Review: The Witness House: Nazis and Holocaust Survivors Sharing a Villa during the Nuremberg Trials

Imagine this premise: eyewitnesses reveal what happened in the villa where Nazis and their victims are housed together during the Nuremberg trials.

Would you want to know what happened, what they said to each other, how it felt to face each other, day after day?

Don't look for that kind of information in The Witness House.  Author Christiane Kohl manages to take an interesting premise and squeeze all of the life out of it.

This is the second book I have read that was originally written in German, and it fell equally flat. I hated The Reader, which so many other people enjoyed greatly.

Dozens of people stayed at Novalisstrasse, a boarding house on the outskirts of Nuremberg, in the years following the end of World War II.  The war trials began in 1945, and those who worked with the Third Reich were brought to court, hopefully to justice, by an international tribunal.  It was an interesting, brief glimpse into a country in the aftermath of a cataclysmic event that nearly destroyed it. 

It was shocking to read about who all the Americans housed together, under the care of Countess Ingeborg Kálnoky, who is compared to Jean Harlow in appearances. How could any government, military or sane human being house the leader of the Gestapo with concentration camp survivors?  It was that question that initially drew me to the book.

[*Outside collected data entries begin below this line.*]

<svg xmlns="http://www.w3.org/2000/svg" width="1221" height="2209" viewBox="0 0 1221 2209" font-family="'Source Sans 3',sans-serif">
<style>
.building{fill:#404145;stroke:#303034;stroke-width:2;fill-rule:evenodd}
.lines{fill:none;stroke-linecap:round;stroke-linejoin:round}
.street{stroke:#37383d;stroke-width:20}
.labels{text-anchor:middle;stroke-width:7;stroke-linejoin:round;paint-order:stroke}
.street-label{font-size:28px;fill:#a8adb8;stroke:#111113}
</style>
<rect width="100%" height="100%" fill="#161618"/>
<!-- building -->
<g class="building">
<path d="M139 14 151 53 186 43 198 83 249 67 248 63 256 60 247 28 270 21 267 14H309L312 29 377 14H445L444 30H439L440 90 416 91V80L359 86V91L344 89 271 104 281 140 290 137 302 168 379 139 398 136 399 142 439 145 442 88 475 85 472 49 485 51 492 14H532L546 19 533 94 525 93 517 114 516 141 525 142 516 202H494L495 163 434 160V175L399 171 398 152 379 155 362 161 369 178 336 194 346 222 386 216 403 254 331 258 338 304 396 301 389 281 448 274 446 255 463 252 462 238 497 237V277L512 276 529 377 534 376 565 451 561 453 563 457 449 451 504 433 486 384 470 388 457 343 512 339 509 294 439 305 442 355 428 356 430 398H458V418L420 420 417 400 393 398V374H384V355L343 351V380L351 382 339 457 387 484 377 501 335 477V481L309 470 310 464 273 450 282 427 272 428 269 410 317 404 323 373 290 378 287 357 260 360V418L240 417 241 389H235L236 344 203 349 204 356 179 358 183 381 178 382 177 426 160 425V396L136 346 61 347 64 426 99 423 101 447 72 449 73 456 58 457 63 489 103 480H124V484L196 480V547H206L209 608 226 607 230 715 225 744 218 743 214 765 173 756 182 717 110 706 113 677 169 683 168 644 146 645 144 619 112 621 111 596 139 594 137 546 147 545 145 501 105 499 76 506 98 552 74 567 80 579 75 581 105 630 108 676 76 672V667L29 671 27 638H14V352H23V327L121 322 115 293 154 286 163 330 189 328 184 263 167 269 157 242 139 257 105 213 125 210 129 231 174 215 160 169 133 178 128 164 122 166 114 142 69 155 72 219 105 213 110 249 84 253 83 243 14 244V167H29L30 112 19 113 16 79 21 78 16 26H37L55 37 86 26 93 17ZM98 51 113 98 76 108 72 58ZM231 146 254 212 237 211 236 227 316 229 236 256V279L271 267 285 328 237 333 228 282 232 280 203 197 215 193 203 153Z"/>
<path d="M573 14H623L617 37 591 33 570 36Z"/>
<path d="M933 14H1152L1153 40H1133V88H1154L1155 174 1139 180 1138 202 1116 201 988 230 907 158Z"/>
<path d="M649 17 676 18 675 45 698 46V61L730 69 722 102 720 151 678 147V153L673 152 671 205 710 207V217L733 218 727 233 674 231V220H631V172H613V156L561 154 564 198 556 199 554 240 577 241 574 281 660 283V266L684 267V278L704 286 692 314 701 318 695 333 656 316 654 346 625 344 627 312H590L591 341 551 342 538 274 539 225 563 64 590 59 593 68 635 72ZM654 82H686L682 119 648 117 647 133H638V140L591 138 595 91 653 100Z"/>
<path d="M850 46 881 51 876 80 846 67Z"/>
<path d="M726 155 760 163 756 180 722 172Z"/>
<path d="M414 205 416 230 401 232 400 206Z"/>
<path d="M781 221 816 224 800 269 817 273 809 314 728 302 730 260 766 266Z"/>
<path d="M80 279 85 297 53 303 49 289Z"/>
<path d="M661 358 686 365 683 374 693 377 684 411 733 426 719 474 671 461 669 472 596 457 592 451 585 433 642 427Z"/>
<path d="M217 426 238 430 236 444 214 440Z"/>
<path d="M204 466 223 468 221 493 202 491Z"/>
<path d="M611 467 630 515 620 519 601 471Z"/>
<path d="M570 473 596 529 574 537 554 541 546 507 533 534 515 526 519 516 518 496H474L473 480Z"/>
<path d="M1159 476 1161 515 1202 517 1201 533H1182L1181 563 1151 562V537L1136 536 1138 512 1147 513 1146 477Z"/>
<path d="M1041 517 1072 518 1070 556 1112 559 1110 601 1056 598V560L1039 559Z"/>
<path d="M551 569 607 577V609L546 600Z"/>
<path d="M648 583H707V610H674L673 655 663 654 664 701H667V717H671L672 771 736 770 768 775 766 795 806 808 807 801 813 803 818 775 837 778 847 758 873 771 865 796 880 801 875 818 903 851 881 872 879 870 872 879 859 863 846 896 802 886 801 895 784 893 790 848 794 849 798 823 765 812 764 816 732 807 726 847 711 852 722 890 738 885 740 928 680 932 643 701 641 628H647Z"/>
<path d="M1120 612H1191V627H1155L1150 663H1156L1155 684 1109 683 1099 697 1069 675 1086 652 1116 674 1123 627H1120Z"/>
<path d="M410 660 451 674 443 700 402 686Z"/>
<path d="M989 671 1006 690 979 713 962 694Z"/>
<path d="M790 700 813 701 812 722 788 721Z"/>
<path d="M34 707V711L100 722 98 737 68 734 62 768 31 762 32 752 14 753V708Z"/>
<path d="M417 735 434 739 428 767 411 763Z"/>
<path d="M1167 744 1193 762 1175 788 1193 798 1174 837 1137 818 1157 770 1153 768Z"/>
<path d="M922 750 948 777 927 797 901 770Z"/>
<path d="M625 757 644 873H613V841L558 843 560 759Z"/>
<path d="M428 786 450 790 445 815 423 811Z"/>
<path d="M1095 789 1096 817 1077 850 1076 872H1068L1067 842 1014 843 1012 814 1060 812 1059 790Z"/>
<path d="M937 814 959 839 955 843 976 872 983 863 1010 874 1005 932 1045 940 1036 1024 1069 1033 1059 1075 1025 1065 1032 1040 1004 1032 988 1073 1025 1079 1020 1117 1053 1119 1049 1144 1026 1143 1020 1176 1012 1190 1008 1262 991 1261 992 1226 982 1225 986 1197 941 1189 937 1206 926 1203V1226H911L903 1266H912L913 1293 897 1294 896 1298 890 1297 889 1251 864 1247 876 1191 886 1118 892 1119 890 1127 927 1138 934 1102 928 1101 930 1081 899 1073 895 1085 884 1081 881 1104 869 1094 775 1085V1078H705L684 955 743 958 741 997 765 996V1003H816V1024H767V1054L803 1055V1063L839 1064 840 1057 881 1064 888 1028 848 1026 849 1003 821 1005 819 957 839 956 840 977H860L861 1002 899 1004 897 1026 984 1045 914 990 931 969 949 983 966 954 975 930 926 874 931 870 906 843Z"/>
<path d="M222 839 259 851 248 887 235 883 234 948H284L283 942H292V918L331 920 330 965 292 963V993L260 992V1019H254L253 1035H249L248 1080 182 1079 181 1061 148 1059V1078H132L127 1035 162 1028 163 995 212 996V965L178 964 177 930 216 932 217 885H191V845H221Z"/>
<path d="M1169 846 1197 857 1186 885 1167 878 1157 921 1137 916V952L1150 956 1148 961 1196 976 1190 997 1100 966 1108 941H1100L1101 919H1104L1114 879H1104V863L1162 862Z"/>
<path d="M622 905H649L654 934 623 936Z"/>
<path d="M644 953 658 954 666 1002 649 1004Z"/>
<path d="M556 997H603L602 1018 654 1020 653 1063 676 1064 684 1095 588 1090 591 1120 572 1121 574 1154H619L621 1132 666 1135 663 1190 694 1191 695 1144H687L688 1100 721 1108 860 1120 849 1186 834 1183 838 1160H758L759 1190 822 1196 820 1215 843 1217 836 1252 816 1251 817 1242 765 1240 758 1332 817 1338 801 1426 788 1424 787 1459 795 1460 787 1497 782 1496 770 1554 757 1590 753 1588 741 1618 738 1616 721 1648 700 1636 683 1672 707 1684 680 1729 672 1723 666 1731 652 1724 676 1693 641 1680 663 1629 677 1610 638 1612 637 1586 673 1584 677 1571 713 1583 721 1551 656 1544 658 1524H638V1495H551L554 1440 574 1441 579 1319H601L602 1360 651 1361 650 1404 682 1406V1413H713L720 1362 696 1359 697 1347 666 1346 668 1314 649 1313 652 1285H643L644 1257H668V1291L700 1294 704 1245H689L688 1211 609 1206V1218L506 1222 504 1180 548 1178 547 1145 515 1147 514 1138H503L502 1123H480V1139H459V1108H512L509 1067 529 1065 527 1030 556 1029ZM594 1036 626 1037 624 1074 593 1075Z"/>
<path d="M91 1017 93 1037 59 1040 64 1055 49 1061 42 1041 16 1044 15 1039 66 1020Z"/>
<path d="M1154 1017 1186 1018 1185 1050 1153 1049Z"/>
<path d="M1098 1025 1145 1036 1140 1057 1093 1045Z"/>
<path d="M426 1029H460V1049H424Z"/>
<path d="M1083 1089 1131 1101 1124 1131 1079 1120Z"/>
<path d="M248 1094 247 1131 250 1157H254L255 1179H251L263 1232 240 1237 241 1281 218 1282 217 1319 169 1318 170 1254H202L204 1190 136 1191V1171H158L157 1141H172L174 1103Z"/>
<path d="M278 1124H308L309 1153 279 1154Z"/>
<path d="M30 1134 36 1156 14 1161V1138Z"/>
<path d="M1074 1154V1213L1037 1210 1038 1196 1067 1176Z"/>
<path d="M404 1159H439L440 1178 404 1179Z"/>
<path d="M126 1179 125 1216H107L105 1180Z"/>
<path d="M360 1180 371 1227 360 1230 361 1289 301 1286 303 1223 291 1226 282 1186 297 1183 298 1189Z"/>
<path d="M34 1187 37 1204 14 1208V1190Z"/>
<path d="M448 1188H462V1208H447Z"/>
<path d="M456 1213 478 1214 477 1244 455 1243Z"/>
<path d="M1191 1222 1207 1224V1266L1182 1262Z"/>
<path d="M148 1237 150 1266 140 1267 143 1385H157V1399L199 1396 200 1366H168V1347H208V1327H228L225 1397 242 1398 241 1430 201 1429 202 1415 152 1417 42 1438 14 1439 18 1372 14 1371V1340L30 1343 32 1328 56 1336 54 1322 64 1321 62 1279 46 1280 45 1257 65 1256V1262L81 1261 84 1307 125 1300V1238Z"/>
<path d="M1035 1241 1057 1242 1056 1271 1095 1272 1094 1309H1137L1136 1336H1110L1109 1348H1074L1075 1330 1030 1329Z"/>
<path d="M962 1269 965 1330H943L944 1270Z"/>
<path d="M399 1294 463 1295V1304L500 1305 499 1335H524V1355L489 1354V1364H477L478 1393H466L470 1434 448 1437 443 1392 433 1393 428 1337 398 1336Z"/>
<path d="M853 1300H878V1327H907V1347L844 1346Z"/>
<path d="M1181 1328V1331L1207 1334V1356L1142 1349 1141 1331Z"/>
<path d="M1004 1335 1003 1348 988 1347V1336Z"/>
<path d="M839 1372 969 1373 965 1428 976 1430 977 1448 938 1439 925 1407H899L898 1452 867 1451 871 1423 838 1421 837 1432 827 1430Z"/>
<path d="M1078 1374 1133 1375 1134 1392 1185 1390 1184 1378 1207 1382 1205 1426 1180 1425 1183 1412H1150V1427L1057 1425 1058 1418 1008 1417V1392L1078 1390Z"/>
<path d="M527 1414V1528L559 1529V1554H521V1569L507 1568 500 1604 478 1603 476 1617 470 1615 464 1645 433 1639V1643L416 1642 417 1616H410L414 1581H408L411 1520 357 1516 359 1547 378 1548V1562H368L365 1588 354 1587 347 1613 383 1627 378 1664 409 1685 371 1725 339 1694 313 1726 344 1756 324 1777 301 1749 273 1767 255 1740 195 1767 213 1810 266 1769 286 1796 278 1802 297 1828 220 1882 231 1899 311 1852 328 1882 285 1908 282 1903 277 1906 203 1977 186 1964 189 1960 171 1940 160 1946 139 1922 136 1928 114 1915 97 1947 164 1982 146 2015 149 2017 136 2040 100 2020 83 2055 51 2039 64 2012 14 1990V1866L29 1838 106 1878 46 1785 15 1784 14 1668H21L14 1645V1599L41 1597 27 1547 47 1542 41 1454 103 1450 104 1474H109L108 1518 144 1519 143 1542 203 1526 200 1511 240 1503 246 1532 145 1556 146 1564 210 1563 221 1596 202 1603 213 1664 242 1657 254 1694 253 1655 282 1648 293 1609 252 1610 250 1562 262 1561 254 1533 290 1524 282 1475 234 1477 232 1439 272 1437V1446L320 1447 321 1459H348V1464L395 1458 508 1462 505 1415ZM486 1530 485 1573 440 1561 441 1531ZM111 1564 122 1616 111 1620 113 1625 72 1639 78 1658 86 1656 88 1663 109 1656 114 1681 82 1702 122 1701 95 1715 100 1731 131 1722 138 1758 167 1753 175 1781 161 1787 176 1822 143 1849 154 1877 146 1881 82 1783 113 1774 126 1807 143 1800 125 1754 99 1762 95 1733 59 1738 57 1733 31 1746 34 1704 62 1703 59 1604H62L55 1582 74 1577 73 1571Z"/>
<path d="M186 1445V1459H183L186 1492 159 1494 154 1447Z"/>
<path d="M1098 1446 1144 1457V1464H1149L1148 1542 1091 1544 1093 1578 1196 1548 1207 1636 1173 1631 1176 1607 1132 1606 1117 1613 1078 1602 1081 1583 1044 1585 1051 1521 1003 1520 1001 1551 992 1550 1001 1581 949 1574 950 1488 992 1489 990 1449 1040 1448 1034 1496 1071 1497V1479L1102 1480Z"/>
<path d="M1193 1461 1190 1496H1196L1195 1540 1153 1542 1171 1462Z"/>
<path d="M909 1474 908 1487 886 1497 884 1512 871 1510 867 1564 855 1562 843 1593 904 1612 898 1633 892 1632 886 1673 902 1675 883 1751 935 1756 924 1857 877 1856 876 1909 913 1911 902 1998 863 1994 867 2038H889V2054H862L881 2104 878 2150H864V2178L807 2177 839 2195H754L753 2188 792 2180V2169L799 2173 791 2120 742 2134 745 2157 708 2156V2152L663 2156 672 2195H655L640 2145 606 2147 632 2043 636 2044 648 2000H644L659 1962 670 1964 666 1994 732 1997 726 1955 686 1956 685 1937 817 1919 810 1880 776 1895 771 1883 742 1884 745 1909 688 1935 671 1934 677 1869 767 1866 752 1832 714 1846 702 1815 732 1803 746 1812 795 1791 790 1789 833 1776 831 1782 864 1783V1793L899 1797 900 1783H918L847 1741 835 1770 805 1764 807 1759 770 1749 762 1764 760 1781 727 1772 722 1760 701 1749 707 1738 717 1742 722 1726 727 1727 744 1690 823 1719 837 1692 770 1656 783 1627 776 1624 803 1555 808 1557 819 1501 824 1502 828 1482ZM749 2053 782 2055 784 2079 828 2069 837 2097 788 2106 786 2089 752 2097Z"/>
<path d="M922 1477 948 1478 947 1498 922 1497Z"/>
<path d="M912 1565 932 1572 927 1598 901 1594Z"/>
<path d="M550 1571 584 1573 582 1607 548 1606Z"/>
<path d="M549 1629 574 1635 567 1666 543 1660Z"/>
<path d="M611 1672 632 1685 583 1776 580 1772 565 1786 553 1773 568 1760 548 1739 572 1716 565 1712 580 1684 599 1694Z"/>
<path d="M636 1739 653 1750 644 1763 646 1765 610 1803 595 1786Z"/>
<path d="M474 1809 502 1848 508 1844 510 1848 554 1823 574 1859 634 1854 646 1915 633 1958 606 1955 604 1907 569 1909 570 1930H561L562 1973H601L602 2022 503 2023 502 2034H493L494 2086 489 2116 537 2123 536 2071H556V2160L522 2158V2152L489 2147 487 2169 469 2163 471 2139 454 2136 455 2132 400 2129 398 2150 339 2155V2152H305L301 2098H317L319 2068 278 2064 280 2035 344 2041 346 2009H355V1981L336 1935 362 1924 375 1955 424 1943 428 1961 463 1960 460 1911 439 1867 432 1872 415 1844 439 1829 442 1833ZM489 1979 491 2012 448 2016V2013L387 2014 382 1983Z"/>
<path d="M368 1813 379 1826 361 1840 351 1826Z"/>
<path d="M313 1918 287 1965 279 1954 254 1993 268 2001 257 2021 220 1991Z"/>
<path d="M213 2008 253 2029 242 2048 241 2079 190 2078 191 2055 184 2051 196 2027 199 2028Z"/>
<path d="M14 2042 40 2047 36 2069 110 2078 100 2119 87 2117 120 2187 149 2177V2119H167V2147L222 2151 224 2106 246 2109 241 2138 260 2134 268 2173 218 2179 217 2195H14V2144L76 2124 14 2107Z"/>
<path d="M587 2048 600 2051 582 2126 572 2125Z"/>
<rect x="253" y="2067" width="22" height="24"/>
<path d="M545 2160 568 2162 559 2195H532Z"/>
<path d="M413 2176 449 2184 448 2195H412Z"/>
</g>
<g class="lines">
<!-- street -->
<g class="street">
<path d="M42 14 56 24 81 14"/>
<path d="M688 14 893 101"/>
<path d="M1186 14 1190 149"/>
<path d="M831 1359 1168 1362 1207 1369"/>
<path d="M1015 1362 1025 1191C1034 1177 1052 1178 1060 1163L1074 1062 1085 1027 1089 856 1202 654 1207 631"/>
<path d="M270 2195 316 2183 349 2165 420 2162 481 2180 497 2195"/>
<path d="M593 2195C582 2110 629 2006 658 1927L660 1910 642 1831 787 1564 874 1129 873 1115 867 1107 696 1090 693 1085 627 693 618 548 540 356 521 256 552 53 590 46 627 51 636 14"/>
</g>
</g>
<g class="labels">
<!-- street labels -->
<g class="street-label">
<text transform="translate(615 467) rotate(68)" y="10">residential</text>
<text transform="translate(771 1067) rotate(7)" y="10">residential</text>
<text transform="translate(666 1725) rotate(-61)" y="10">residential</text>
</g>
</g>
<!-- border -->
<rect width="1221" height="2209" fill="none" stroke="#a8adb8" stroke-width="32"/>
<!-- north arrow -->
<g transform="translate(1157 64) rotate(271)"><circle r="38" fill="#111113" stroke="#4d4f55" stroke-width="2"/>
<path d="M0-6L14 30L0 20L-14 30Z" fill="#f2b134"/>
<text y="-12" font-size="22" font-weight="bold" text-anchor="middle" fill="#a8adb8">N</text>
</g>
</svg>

However, the book read more like a "Who's Who" of the cool kids on the block than a fair view of all those who stayed under the inn's roof.  The book is as much about the countess and what held her interest as in the events themselves — and the countess was very interested in those who recently held power or influence in the Third Reich. One learned much about Hitler's personal photographer and the man whose name is synonymous with German air weaponry, but not as much about those who lived to bear witness to its unspeakable cruelty.

There is one fact that remains true: German documentation tells us more about those people than the disenfranchised, and this book is almost as much about the research that was conducted as the stories themselves.

In the end, I cannot recommend the book.  I would be curious if any readers found it more interesting than I, and I would very much like to know what held their interests.